ERASURE OR RETURN OF RELEVANT PERSONAL DATA

At the time of ceasing the provision of the Services involving the Processing of Relevant Personal Data, the Controller may request the Processor (i) to return to the Controller a copy of all Relevant Personal Data and to remove all copies of the Relevant Personal Data Processed by the Controller and/or (ii) to delete all Relevant Personal Data and to remove all copies of relevant Personal Data Processed by the Processor. The Processor will act in accordance with the instructions received from the Controller, without undue delay.

By way of exception to the provisions of paragraph 1, the Processor shall be able to keep a copy of the Relevant Personal Data, insofar is subject to a legal obligation to that effect and for the storage period required by the European Union or member state law to which the Processor is subject.

INFORMING THE CONTROLLER AND THE AUDIT RIGHT

The Processor shall inform the Controller if, in its opinion, an instruction infringes the GDPR or other Union or member state data protection provisions.

The Processor makes available to the Controller all information necessary to demonstrate compliance with the obligations laid down in this Addendum and in the Applicable Legislation and allow for and contribute to audits, including inspections, conducted by the Controller or another auditor mandated by the Controller.
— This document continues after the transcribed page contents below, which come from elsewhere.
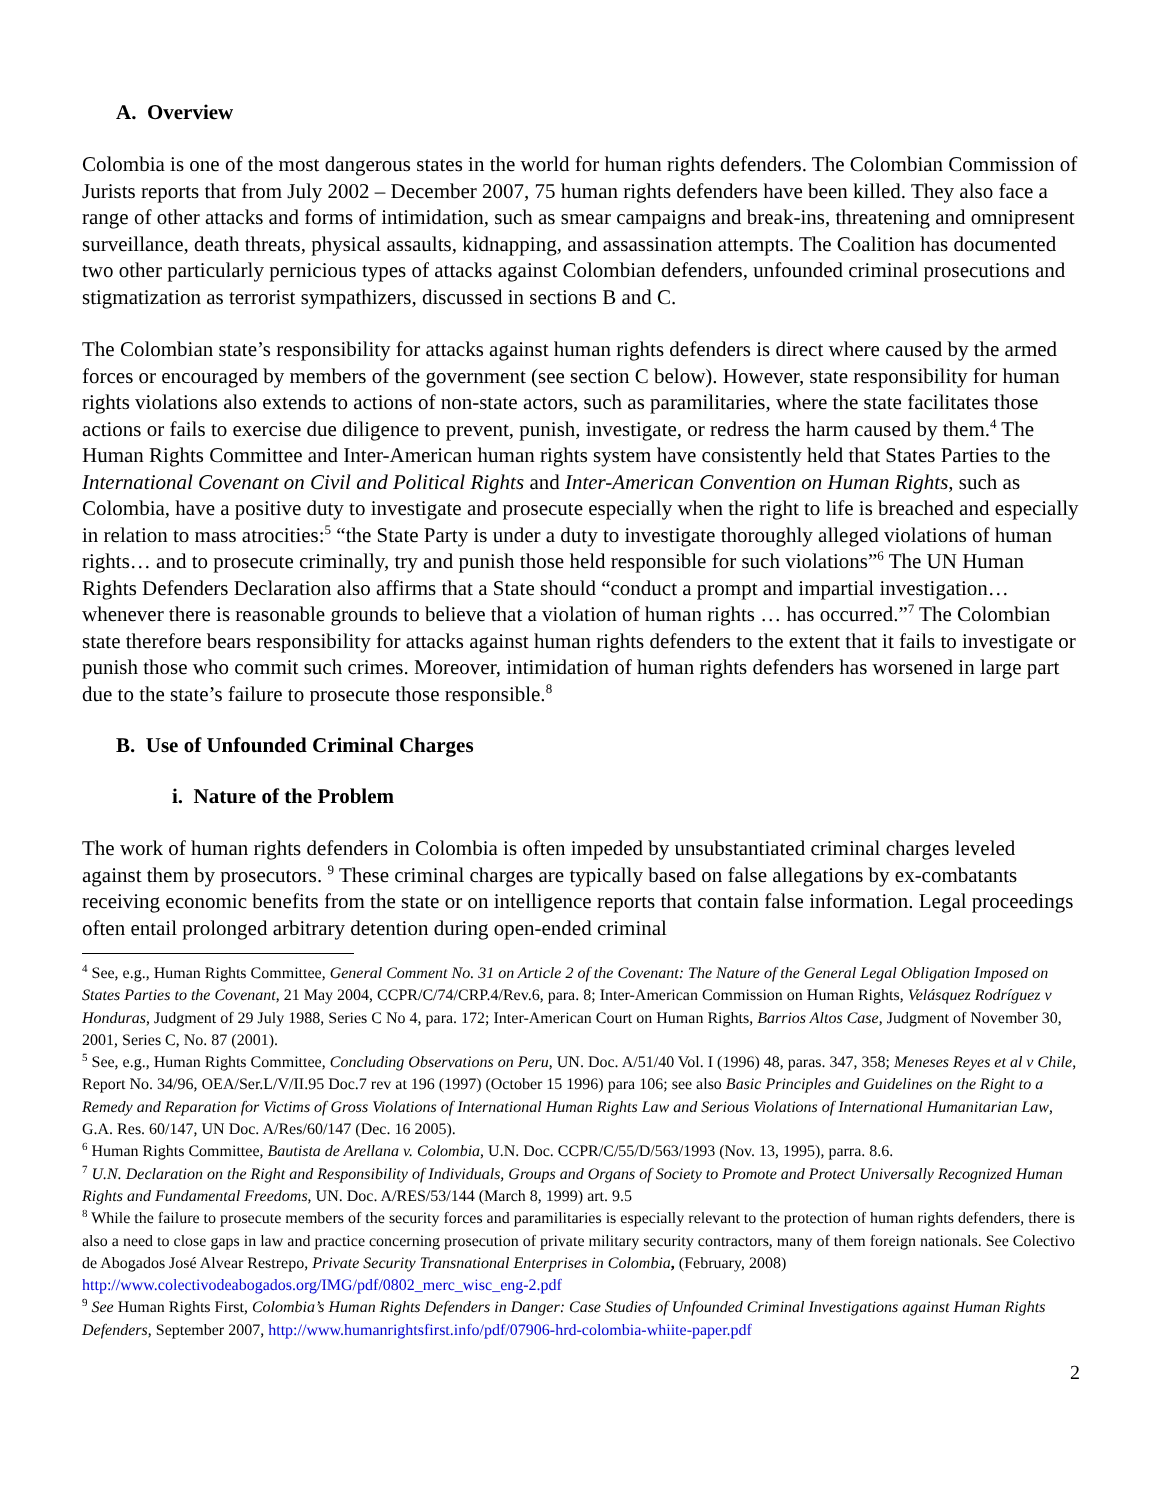A. Overview
Colombia is one of the most dangerous states in the world for human rights defenders. The Colombian Commission of Jurists reports that from July 2002 – December 2007, 75 human rights defenders have been killed. They also face a range of other attacks and forms of intimidation, such as smear campaigns and break-ins, threatening and omnipresent surveillance, death threats, physical assaults, kidnapping, and assassination attempts. The Coalition has documented two other particularly pernicious types of attacks against Colombian defenders, unfounded criminal prosecutions and stigmatization as terrorist sympathizers, discussed in sections B and C.
The Colombian state’s responsibility for attacks against human rights defenders is direct where caused by the armed forces or encouraged by members of the government (see section C below). However, state responsibility for human rights violations also extends to actions of non-state actors, such as paramilitaries, where the state facilitates those actions or fails to exercise due diligence to prevent, punish, investigate, or redress the harm caused by them.<sup>4</sup> The Human Rights Committee and Inter-American human rights system have consistently held that States Parties to the International Covenant on Civil and Political Rights and Inter-American Convention on Human Rights, such as Colombia, have a positive duty to investigate and prosecute especially when the right to life is breached and especially in relation to mass atrocities:<sup>5</sup> “the State Party is under a duty to investigate thoroughly alleged violations of human rights… and to prosecute criminally, try and punish those held responsible for such violations”<sup>6</sup> The UN Human Rights Defenders Declaration also affirms that a State should “conduct a prompt and impartial investigation… whenever there is reasonable grounds to believe that a violation of human rights … has occurred.”<sup>7</sup> The Colombian state therefore bears responsibility for attacks against human rights defenders to the extent that it fails to investigate or punish those who commit such crimes. Moreover, intimidation of human rights defenders has worsened in large part due to the state’s failure to prosecute those responsible.<sup>8</sup>
B. Use of Unfounded Criminal Charges
i. Nature of the Problem
The work of human rights defenders in Colombia is often impeded by unsubstantiated criminal charges leveled against them by prosecutors. <sup>9</sup> These criminal charges are typically based on false allegations by ex-combatants receiving economic benefits from the state or on intelligence reports that contain false information. Legal proceedings often entail prolonged arbitrary detention during open-ended criminal
<sup>4</sup> See, e.g., Human Rights Committee, General Comment No. 31 on Article 2 of the Covenant: The Nature of the General Legal Obligation Imposed on States Parties to the Covenant, 21 May 2004, CCPR/C/74/CRP.4/Rev.6, para. 8; Inter-American Commission on Human Rights, Velásquez Rodríguez v Honduras, Judgment of 29 July 1988, Series C No 4, para. 172; Inter-American Court on Human Rights, Barrios Altos Case, Judgment of November 30, 2001, Series C, No. 87 (2001).
<sup>5</sup> See, e.g., Human Rights Committee, Concluding Observations on Peru, UN. Doc. A/51/40 Vol. I (1996) 48, paras. 347, 358; Meneses Reyes et al v Chile, Report No. 34/96, OEA/Ser.L/V/II.95 Doc.7 rev at 196 (1997) (October 15 1996) para 106; see also Basic Principles and Guidelines on the Right to a Remedy and Reparation for Victims of Gross Violations of International Human Rights Law and Serious Violations of International Humanitarian Law, G.A. Res. 60/147, UN Doc. A/Res/60/147 (Dec. 16 2005).
<sup>6</sup> Human Rights Committee, Bautista de Arellana v. Colombia, U.N. Doc. CCPR/C/55/D/563/1993 (Nov. 13, 1995), parra. 8.6.
<sup>7</sup> U.N. Declaration on the Right and Responsibility of Individuals, Groups and Organs of Society to Promote and Protect Universally Recognized Human Rights and Fundamental Freedoms, UN. Doc. A/RES/53/144 (March 8, 1999) art. 9.5
<sup>8</sup> While the failure to prosecute members of the security forces and paramilitaries is especially relevant to the protection of human rights defenders, there is also a need to close gaps in law and practice concerning prosecution of private military security contractors, many of them foreign nationals. See Colectivo de Abogados José Alvear Restrepo, Private Security Transnational Enterprises in Colombia, (February, 2008) http://www.colectivodeabogados.org/IMG/pdf/0802_merc_wisc_eng-2.pdf
<sup>9</sup> See Human Rights First, Colombia’s Human Rights Defenders in Danger: Case Studies of Unfounded Criminal Investigations against Human Rights Defenders, September 2007, http://www.humanrightsfirst.info/pdf/07906-hrd-colombia-whiite-paper.pdf
2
The Controller or the mandated auditor obliges to undertake confidentiality obligations towards the Processor to protect the confidentiality of the information of the Processor and of third parties which might be found out by the Controller or the mandated auditor during the audit.

TRANSFER OF PERSONAL DATA

If the Relevant Personal Data is transferred to a territory or to a country outside the European Union or the European Economic Area not designated by the European Commission as providing an adequate level of protection, the Parties will take appropriate safeguards, including by concluding Standard Contractual Clauses.

DURATION

This Addendum shall enter into force on the date of its signature and shall cease on the latest of the following dates: (i) the date of termination of the Agreement or (ii) the date of termination of the last Services provided under the Agreement.

MISCELLANEOUS

This Addendum is governed by Romanian law. The Parties agree that any disputes or complaints arising under this Addendum fall within the jurisdiction of the competent Romanian courts.
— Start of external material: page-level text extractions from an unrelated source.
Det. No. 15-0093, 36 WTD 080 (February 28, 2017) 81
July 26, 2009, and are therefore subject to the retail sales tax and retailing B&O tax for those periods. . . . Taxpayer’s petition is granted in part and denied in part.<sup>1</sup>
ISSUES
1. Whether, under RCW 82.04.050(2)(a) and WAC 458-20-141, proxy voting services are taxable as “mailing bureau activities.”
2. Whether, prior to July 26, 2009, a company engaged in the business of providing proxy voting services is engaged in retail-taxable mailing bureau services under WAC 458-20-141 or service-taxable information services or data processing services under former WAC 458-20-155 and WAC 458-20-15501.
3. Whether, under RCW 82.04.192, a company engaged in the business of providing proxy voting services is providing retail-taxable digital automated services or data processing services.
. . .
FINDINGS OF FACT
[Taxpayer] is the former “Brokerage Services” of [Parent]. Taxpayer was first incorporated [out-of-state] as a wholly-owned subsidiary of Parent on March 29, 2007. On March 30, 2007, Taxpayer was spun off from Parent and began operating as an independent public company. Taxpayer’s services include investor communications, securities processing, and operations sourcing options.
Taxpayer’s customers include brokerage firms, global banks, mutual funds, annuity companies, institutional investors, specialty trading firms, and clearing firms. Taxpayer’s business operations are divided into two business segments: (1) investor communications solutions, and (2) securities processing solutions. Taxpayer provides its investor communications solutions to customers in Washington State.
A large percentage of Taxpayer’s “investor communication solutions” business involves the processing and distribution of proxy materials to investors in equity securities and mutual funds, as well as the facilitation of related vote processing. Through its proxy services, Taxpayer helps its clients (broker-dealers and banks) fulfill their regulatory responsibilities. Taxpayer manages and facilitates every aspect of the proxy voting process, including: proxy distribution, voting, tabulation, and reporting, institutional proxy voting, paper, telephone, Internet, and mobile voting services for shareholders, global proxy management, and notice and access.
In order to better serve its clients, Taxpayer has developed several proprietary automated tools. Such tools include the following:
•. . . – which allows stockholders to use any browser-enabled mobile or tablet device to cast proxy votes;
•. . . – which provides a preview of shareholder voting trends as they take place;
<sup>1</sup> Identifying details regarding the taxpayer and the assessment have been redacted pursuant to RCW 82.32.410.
Where there is a discrepancy between the provisions of this Addendum and any other agreement between the Parties, including the provisions of the Agreement, this Addendum shall prevail in respect of matters relating to the data protection obligations.

Where the obligations of the Parties need to be amended as a result of changes in the Applicable Legislation or as a result of the issuance by the European Commission or the Supervisory Authority of standard contractual clauses, including in case of modification or adoption of new Standard Contractual Clauses on international transfers, the Parties undertake to amend this Addendum accordingly.

ANNEX 1

Relevant Personal Data

  • Name, surname and any other Personal Data regarding the Data Subject that uses the Platform for transcription purposes or such Personal Data that is contained in the video / audio file;
  • Any Personal Data of any other natural persons contained in the video / audio files.

Data Subjects

  • Natural persons who use the Platform for transcription purposes;
  • Other natural persons whose Personal Data is contained in the audio / video files.
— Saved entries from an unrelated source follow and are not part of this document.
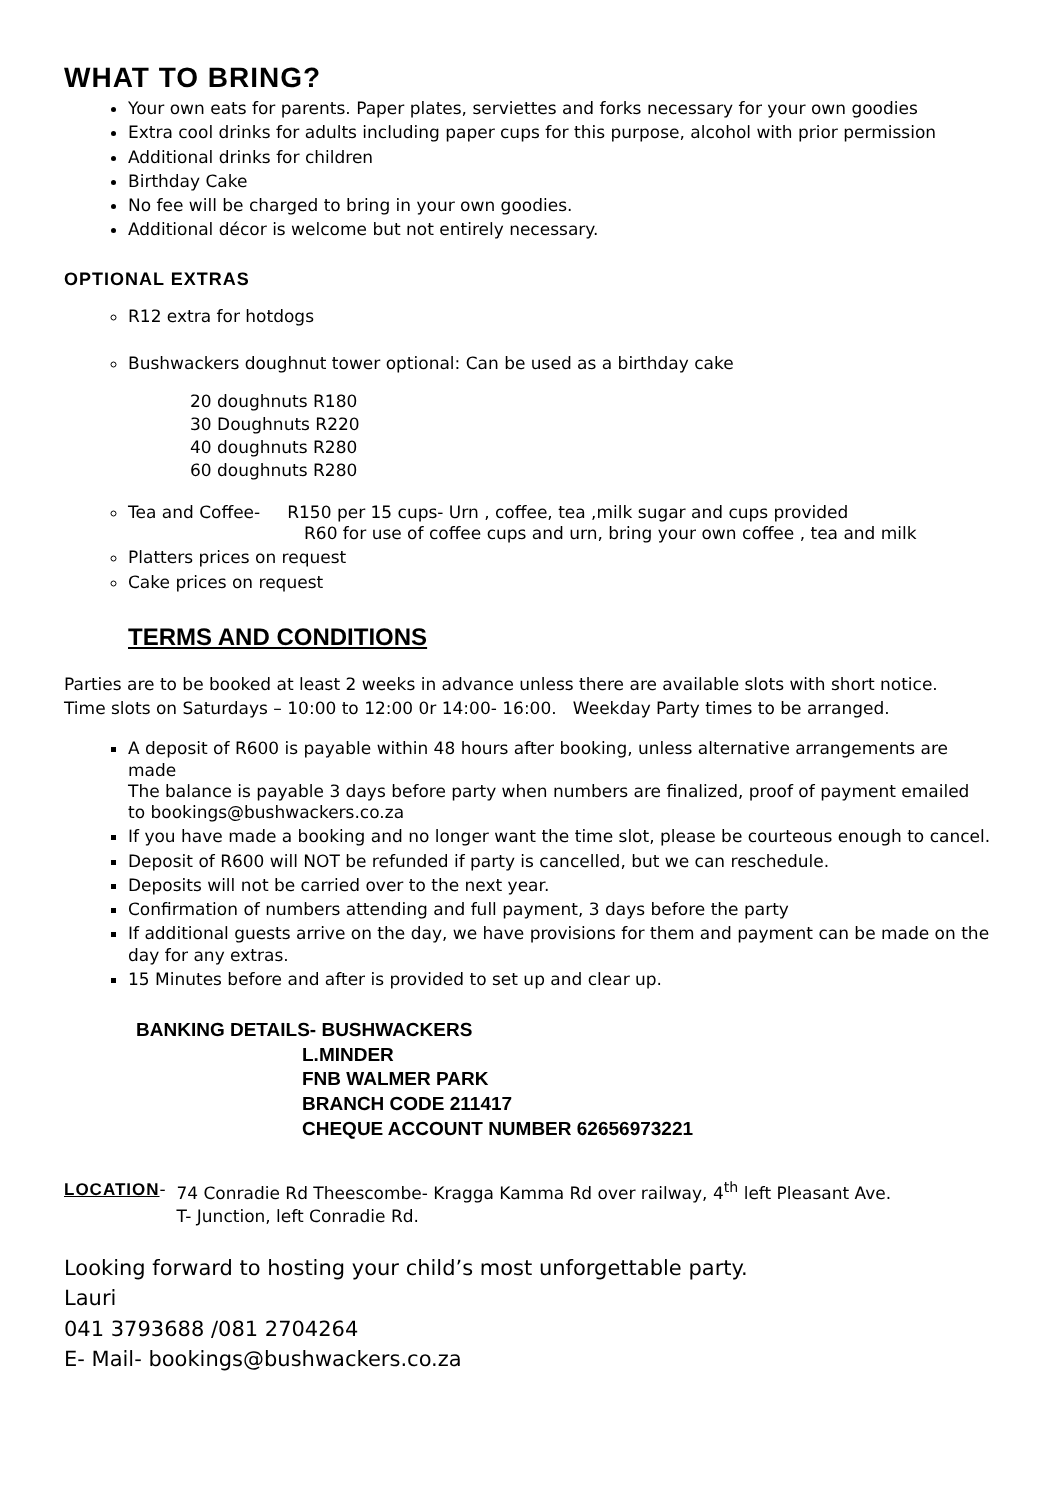WHAT TO BRING?
Your own eats for parents. Paper plates, serviettes and forks necessary for your own goodies
Extra cool drinks for adults including paper cups for this purpose, alcohol with prior permission
Additional drinks for children
Birthday Cake
No fee will be charged to bring in your own goodies.
Additional décor is welcome but not entirely necessary.
OPTIONAL EXTRAS
R12 extra for hotdogs
Bushwackers doughnut tower optional: Can be used as a birthday cake
20 doughnuts R180
30 Doughnuts R220
40 doughnuts R280
60 doughnuts R280
Tea and Coffee- R150 per 15 cups- Urn , coffee, tea ,milk sugar and cups provided
R60 for use of coffee cups and urn, bring your own coffee , tea and milk
Platters prices on request
Cake prices on request
TERMS AND CONDITIONS
Parties are to be booked at least 2 weeks in advance unless there are available slots with short notice.
Time slots on Saturdays – 10:00 to 12:00 0r 14:00- 16:00. Weekday Party times to be arranged.
A deposit of R600 is payable within 48 hours after booking, unless alternative arrangements are made
The balance is payable 3 days before party when numbers are finalized, proof of payment emailed to bookings@bushwackers.co.za
If you have made a booking and no longer want the time slot, please be courteous enough to cancel.
Deposit of R600 will NOT be refunded if party is cancelled, but we can reschedule.
Deposits will not be carried over to the next year.
Confirmation of numbers attending and full payment, 3 days before the party
If additional guests arrive on the day, we have provisions for them and payment can be made on the day for any extras.
15 Minutes before and after is provided to set up and clear up.
BANKING DETAILS- BUSHWACKERS
L.MINDER
FNB WALMER PARK
BRANCH CODE 211417
CHEQUE ACCOUNT NUMBER 62656973221
LOCATION- 74 Conradie Rd Theescombe- Kragga Kamma Rd over railway, 4<sup>th</sup> left Pleasant Ave.
T- Junction, left Conradie Rd.
Looking forward to hosting your child’s most unforgettable party.
Lauri
041 3793688 /081 2704264
E- Mail- bookings@bushwackers.co.za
Nature and purpose of the Processing of Relevant Personal Data

  •  The provision of Services.

Subject-matter and duration of the Processing of Relevant Personal Data

  • Relevant Personal Data will be Processed during the existence of the Client’s account on the Platform;
  • Thereafter, the Relevant Personal Data will be stored for a period of time necessary to fulfil the legal obligations and legitimate interests of Vatis Tech.

Processing operations

  • Vatis Tech will store the Relevant Personal Data;
  • Vatis Tech will process the Relevant Personal Data in any other way necessary for the provision of the Services.